→ AIM
Rewrite the lines below as a numbered list, leaving out blank lines and pictures.

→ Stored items
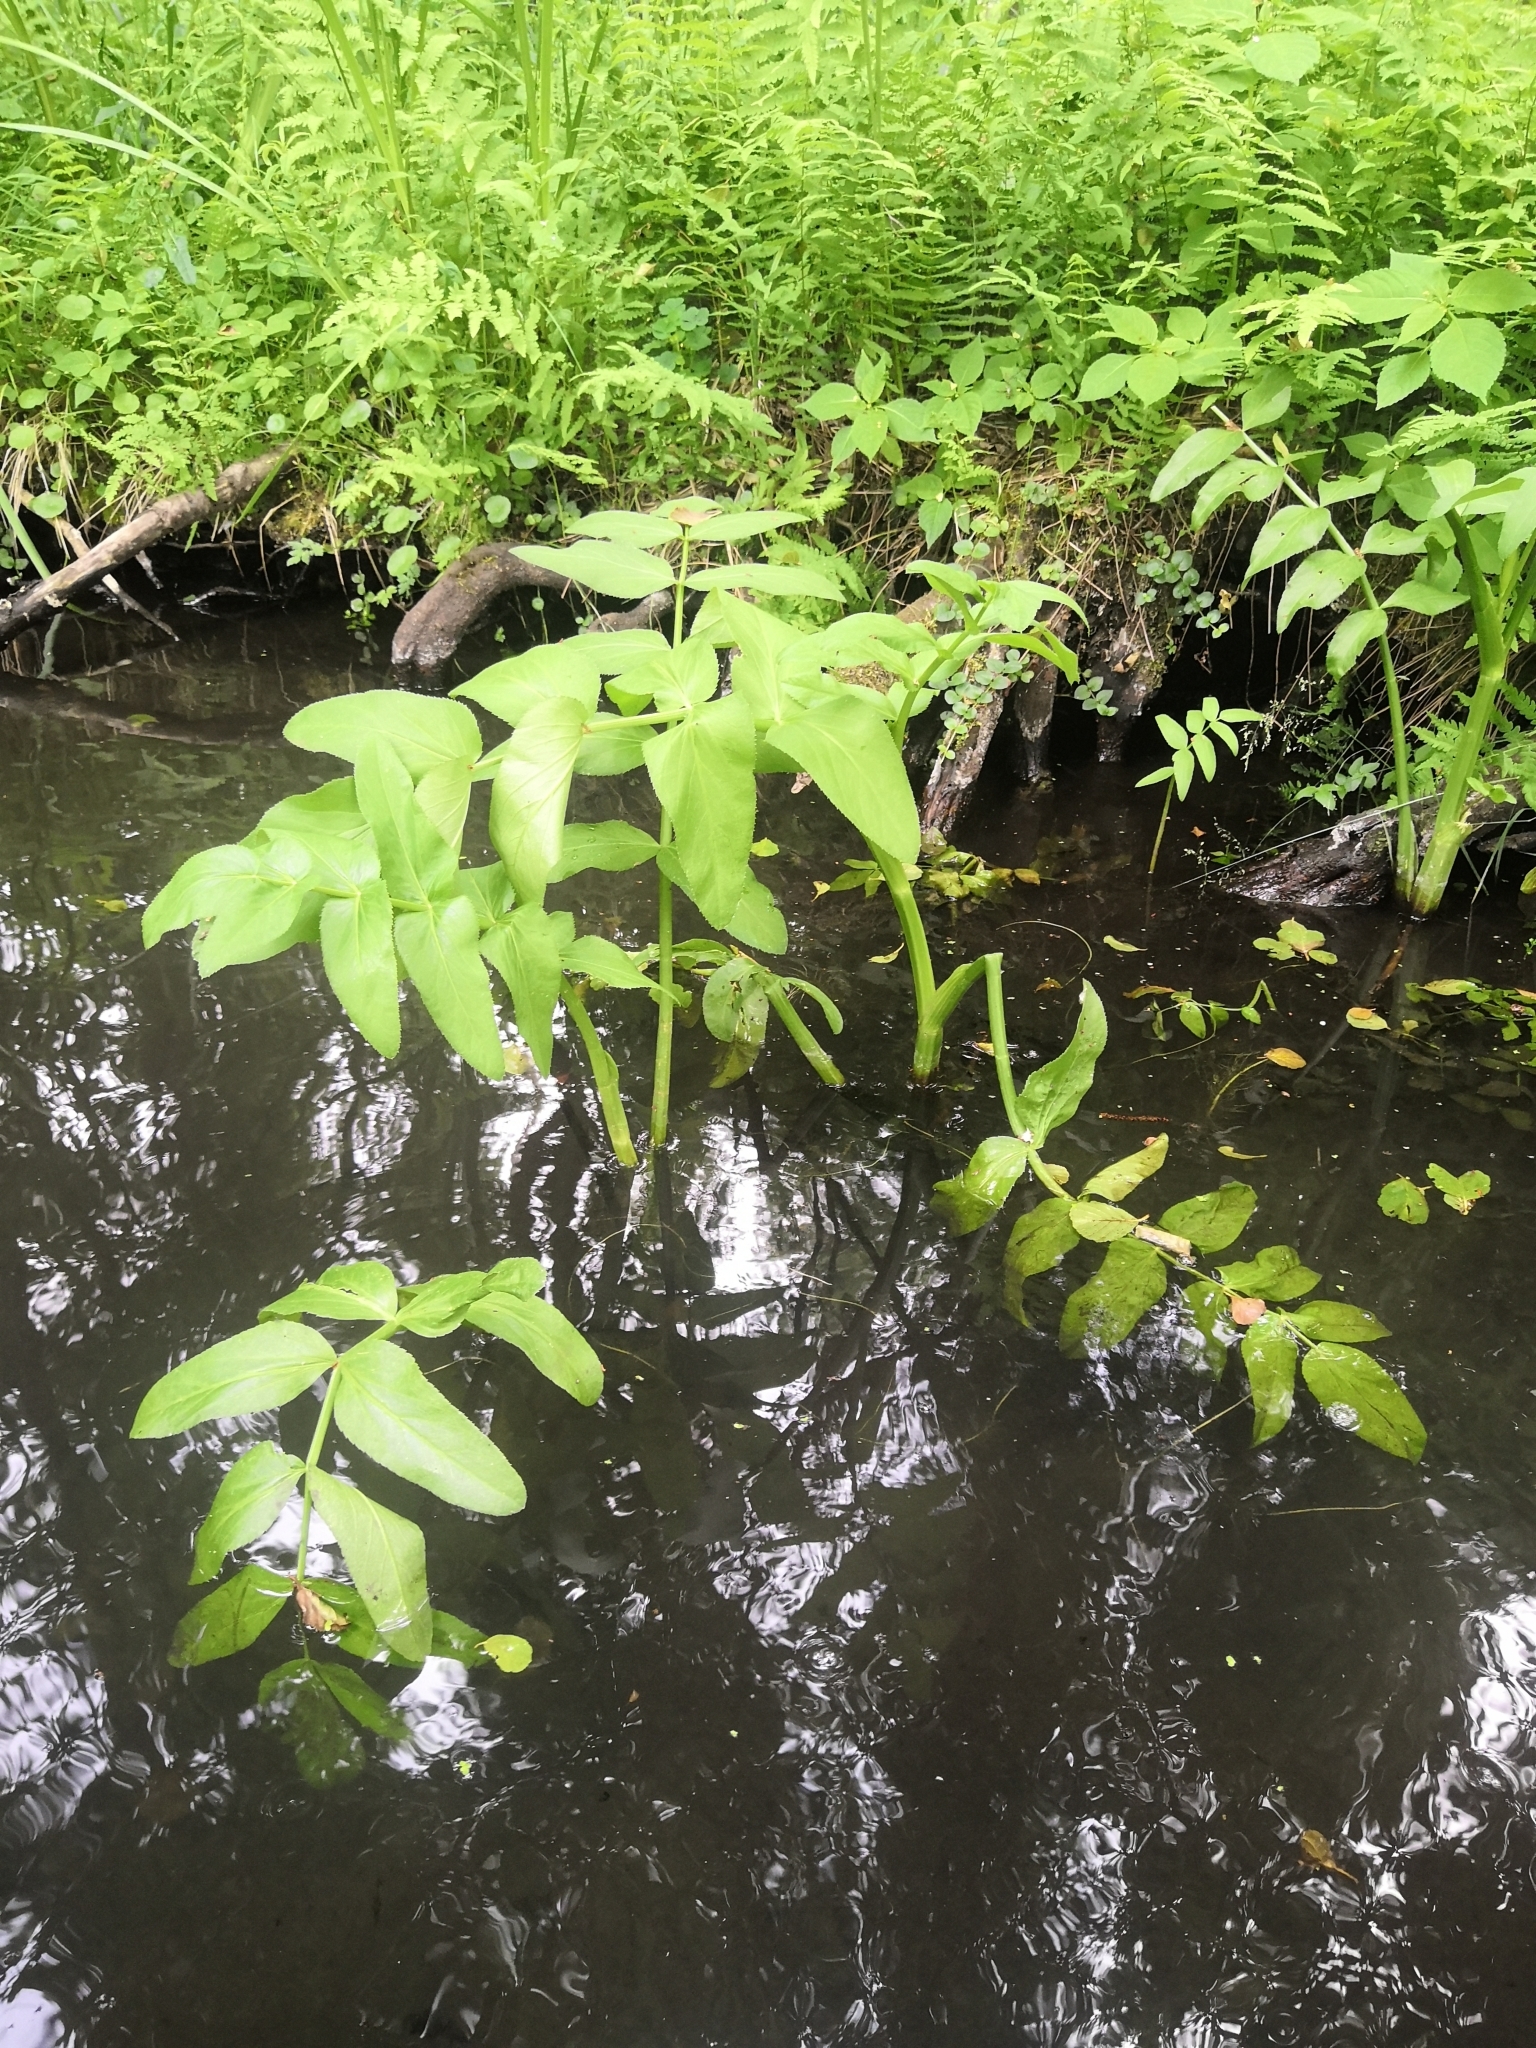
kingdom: Plantae
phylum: Tracheophyta
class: Magnoliopsida
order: Apiales
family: Apiaceae
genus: Sium
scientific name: Sium latifolium
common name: Greater water-parsnip
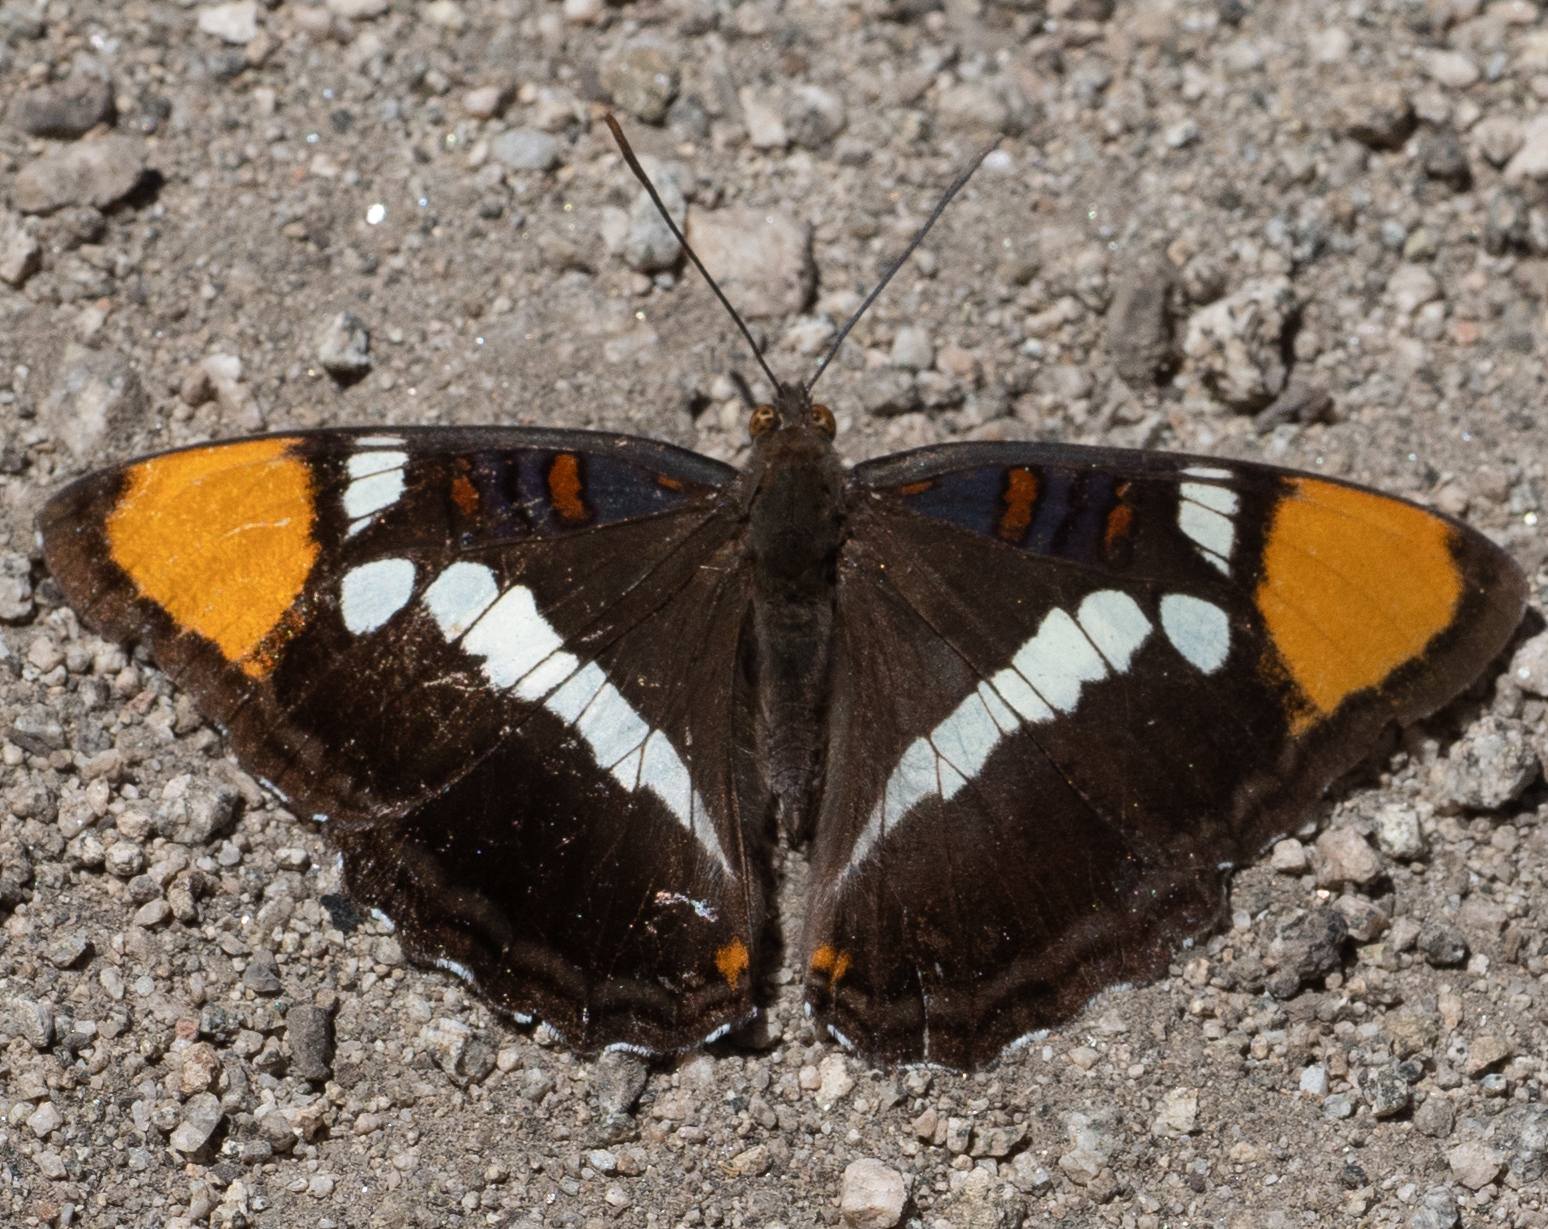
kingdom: Animalia
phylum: Arthropoda
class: Insecta
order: Lepidoptera
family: Nymphalidae
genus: Limenitis
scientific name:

→ RESPONSE FOR THIS EXERCISE
1. kingdom: Plantae
2. phylum: Tracheophyta
3. class: Magnoliopsida
4. order: Apiales
5. family: Apiaceae
6. genus: Sium
7. scientific name: Sium latifolium
8. common name: Greater water-parsnip
9. kingdom: Animalia
10. phylum: Arthropoda
11. class: Insecta
12. order: Lepidoptera
13. family: Nymphalidae
14. genus: Limenitis
15. scientific name:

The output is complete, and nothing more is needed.